**Task description**. All lines in the data that hold the word "assistant" need copying.

**Records**.
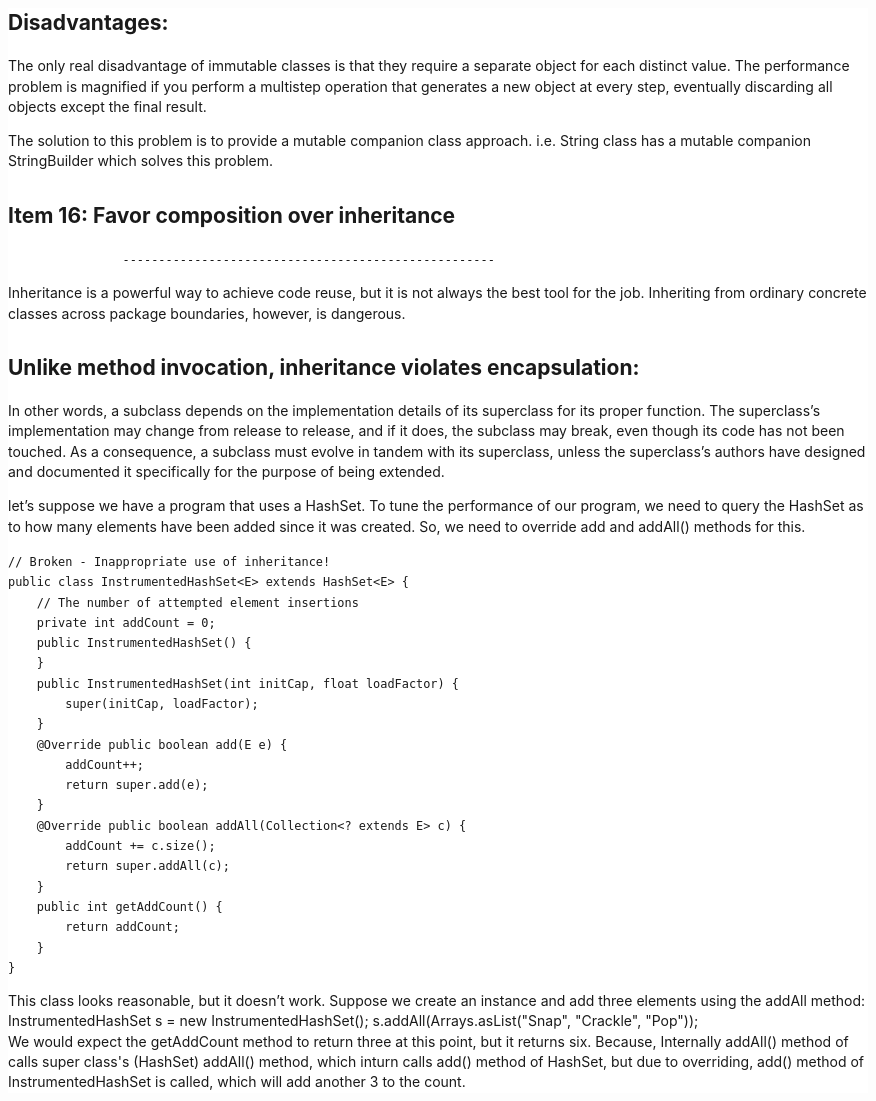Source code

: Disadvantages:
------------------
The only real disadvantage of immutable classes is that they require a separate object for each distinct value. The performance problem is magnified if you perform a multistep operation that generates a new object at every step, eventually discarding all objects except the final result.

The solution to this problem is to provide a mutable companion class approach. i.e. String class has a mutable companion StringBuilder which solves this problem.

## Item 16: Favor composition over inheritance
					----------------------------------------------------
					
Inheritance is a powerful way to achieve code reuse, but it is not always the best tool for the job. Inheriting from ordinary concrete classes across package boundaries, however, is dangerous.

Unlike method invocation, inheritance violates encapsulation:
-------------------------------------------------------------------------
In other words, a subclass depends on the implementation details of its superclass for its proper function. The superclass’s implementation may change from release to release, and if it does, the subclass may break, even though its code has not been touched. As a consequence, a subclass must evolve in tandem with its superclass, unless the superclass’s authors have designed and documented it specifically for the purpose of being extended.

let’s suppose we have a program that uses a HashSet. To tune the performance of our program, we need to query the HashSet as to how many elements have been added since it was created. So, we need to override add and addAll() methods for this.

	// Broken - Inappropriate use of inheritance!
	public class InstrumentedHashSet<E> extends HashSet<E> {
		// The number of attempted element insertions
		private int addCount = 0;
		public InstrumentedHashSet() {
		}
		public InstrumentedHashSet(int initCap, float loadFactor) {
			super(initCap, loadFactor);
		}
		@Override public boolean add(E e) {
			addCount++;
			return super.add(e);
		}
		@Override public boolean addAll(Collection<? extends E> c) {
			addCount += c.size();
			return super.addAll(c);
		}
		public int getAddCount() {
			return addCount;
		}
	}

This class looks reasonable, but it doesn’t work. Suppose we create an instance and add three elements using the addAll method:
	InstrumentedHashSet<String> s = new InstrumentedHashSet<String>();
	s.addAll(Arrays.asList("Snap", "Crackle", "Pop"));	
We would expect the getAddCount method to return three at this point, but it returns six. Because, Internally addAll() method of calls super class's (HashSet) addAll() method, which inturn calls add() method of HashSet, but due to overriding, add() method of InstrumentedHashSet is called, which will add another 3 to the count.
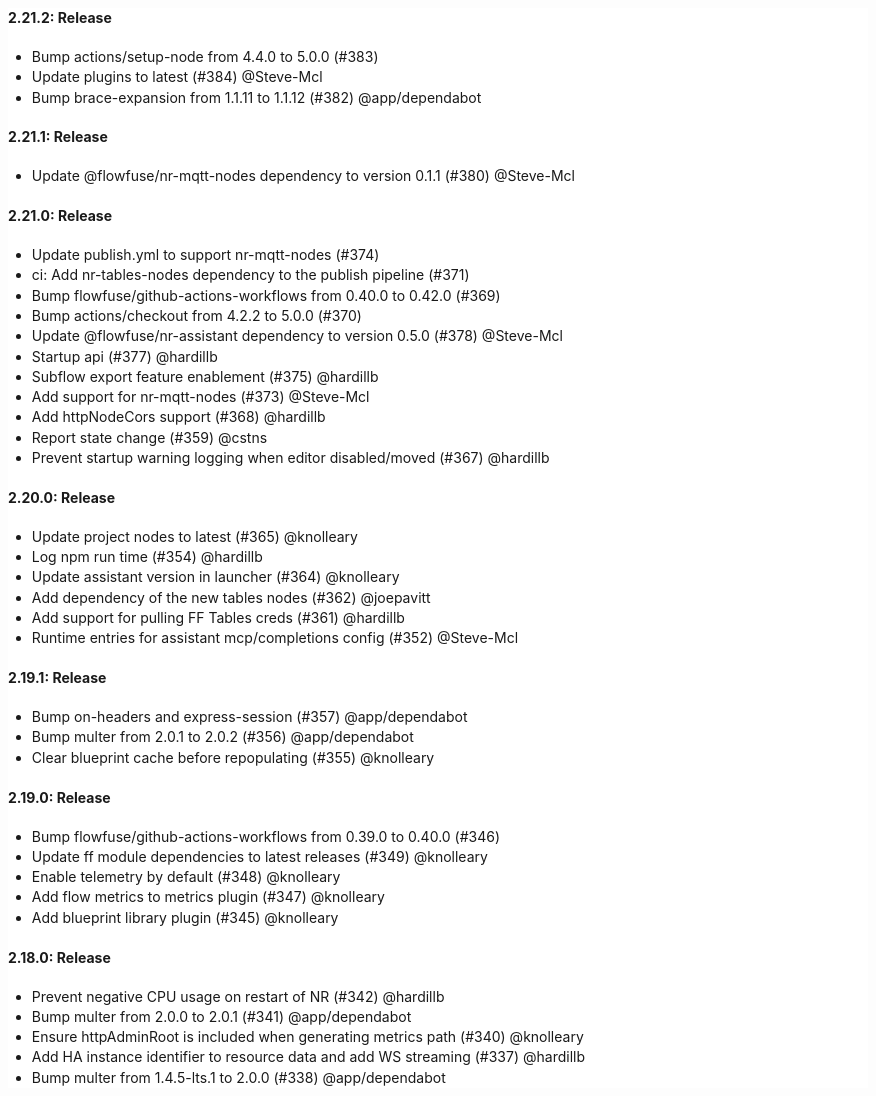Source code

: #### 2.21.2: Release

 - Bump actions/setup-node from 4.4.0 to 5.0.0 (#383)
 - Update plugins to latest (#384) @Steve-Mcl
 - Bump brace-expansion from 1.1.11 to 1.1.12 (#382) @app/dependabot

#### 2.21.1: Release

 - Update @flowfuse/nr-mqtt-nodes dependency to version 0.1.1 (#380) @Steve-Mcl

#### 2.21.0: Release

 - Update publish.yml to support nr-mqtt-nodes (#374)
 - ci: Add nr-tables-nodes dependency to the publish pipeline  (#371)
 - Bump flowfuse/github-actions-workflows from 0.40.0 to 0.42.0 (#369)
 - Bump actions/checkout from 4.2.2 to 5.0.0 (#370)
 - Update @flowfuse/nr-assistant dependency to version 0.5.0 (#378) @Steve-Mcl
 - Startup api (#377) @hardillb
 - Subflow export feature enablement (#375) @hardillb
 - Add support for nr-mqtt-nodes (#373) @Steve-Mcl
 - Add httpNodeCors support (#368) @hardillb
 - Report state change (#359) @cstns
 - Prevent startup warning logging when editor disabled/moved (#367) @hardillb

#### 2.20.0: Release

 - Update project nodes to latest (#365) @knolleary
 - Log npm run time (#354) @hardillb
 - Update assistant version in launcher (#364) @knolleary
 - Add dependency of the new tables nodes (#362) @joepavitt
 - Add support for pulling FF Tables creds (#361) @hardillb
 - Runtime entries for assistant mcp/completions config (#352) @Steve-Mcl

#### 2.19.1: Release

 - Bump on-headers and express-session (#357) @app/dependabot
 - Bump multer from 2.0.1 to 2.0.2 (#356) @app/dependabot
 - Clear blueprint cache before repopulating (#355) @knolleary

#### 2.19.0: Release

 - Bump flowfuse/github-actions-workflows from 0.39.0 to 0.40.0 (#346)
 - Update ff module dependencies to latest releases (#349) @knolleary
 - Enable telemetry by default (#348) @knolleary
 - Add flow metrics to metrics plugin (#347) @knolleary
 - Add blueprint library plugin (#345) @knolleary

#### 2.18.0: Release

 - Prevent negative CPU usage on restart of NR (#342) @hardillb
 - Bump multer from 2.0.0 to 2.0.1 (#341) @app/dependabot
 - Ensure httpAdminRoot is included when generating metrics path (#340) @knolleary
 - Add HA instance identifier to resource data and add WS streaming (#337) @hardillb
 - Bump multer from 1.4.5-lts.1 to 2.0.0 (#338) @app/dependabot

**Response to the task**.
 - Update @flowfuse/nr-assistant dependency to version 0.5.0 (#378) @Steve-Mcl
 - Update assistant version in launcher (#364) @knolleary
 - Runtime entries for assistant mcp/completions config (#352) @Steve-Mcl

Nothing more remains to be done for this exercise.